Lire, et de préférence lire des "feel good book" rendrait-il heureux? Si cela aide, la recette du bonheur est bien plus complexe que cela. ©BELGAIMAGE

Le phénomène de la littérature "feel good" a dépassé l'effet de mode pour devenir un genre aux enjeux commerciaux importants. Les éditeurs courent après les auteurs, les libraires n'ont plus peur de l'afficher. Mais cette course au bonheur rend-elle heureux?

Les éditions Jouvence, spécialisées dans la publication d'essais dédiés au bien-être et la santé, ont lancé l'an dernier un prix d'écriture "Roman bien-être", emporté cette année par la Bruxelloise Sofia Giovanditti. "L'agence des miracles", son premier récit, est sorti en librairie à la mi-octobre. Ironie de l'histoire, le roman part d'un constat bourré de scepticisme face à ces publications censées nous faire du bien et nous aider à trouver le chemin du bonheur: l'héroïne a tout lu, tout essayé en matière de développement personnel, et a décidé de renoncer au bonheur…

Un pied de nez au "feel good" qui foisonne dans les librairies? Pas vraiment, à en croire Charlène Guisdoiseau, la directrice éditoriale de Jouvence, maison qui a notamment édité les célèbres "Accords toltèques" de Don Miguel Ruiz. "Ce qui est intéressant dans le roman de Sofia Giovanditti, c'est qu'il met en lumière que l'on peut tous arriver à ce constat qu'on a travaillé sur nous, et que l'on stagne.

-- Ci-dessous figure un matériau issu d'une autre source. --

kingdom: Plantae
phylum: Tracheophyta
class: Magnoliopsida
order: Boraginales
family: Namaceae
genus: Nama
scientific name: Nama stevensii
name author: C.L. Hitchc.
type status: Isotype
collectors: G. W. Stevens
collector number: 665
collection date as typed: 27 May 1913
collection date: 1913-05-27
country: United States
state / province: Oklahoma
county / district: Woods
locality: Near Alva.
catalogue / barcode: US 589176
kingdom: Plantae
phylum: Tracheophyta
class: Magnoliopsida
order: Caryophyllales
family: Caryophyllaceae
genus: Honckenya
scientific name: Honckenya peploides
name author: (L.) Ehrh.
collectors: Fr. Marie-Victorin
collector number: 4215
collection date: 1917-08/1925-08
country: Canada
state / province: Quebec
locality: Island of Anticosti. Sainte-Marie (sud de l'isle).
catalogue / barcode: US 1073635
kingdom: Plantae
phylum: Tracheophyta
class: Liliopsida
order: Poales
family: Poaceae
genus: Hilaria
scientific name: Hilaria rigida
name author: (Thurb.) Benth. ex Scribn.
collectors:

On peut acheter cinquante livres de développement personnel, si on ne les met pas en pratique, cela ne servira à rien." Mais loin de décrier la veine commerciale exploitée depuis ses débuts par Jouvence, le livre, espère-t-elle, va plutôt attirer le lecteur a priori dubitatif sur ces méthodes de quête du bonheur en l'embarquant sur les traces de l'héroïne Lou et en l’amenant, l'air de rien, à travailler sur lui.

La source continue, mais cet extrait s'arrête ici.